> _Task instructions_:
Your copy of the entries must be exact, and it must not include the pictures.

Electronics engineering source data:
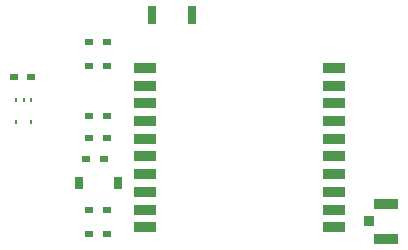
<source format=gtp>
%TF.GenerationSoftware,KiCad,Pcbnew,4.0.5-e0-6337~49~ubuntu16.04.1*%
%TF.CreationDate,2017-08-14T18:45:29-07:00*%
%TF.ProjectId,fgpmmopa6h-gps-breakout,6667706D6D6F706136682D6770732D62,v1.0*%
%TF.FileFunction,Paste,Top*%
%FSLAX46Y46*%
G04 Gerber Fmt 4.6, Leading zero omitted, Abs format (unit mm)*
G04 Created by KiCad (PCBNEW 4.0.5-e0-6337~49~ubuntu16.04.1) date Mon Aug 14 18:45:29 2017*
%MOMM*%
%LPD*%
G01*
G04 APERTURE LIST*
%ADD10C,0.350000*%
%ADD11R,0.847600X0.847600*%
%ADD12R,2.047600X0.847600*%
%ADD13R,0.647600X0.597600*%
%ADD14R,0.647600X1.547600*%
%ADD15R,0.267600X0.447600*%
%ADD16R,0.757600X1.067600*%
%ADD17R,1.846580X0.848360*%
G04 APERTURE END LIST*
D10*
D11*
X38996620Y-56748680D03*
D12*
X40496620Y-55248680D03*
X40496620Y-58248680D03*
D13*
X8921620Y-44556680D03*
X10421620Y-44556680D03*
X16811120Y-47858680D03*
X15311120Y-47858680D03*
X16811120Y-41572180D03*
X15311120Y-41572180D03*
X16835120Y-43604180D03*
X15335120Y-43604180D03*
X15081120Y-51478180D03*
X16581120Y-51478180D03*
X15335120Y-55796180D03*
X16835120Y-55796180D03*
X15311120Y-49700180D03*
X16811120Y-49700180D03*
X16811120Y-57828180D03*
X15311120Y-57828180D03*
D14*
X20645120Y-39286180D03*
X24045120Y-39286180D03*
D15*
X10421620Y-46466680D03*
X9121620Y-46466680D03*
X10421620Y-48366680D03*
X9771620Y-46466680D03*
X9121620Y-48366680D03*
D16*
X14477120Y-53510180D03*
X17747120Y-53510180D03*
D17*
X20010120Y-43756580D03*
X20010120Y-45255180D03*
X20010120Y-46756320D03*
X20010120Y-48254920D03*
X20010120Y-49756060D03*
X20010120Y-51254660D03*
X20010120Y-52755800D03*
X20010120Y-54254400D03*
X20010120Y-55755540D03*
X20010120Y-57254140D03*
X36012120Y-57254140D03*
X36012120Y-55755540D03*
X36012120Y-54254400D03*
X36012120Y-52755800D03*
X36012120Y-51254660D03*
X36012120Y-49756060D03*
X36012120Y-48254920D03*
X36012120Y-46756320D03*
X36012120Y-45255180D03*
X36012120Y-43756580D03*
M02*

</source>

> _Exercise result_:
<source format=gtp>
%TF.GenerationSoftware,KiCad,Pcbnew,4.0.5-e0-6337~49~ubuntu16.04.1*%
%TF.CreationDate,2017-08-14T18:45:29-07:00*%
%TF.ProjectId,fgpmmopa6h-gps-breakout,6667706D6D6F706136682D6770732D62,v1.0*%
%TF.FileFunction,Paste,Top*%
%FSLAX46Y46*%
G04 Gerber Fmt 4.6, Leading zero omitted, Abs format (unit mm)*
G04 Created by KiCad (PCBNEW 4.0.5-e0-6337~49~ubuntu16.04.1) date Mon Aug 14 18:45:29 2017*
%MOMM*%
%LPD*%
G01*
G04 APERTURE LIST*
%ADD10C,0.350000*%
%ADD11R,0.847600X0.847600*%
%ADD12R,2.047600X0.847600*%
%ADD13R,0.647600X0.597600*%
%ADD14R,0.647600X1.547600*%
%ADD15R,0.267600X0.447600*%
%ADD16R,0.757600X1.067600*%
%ADD17R,1.846580X0.848360*%
G04 APERTURE END LIST*
D10*
D11*
X38996620Y-56748680D03*
D12*
X40496620Y-55248680D03*
X40496620Y-58248680D03*
D13*
X8921620Y-44556680D03*
X10421620Y-44556680D03*
X16811120Y-47858680D03*
X15311120Y-47858680D03*
X16811120Y-41572180D03*
X15311120Y-41572180D03*
X16835120Y-43604180D03*
X15335120Y-43604180D03*
X15081120Y-51478180D03*
X16581120Y-51478180D03*
X15335120Y-55796180D03*
X16835120Y-55796180D03*
X15311120Y-49700180D03*
X16811120Y-49700180D03*
X16811120Y-57828180D03*
X15311120Y-57828180D03*
D14*
X20645120Y-39286180D03*
X24045120Y-39286180D03*
D15*
X10421620Y-46466680D03*
X9121620Y-46466680D03*
X10421620Y-48366680D03*
X9771620Y-46466680D03*
X9121620Y-48366680D03*
D16*
X14477120Y-53510180D03*
X17747120Y-53510180D03*
D17*
X20010120Y-43756580D03*
X20010120Y-45255180D03*
X20010120Y-46756320D03*
X20010120Y-48254920D03*
X20010120Y-49756060D03*
X20010120Y-51254660D03*
X20010120Y-52755800D03*
X20010120Y-54254400D03*
X20010120Y-55755540D03*
X20010120Y-57254140D03*
X36012120Y-57254140D03*
X36012120Y-55755540D03*
X36012120Y-54254400D03*
X36012120Y-52755800D03*
X36012120Y-51254660D03*
X36012120Y-49756060D03*
X36012120Y-48254920D03*
X36012120Y-46756320D03*
X36012120Y-45255180D03*
X36012120Y-43756580D03*
M02*

</source>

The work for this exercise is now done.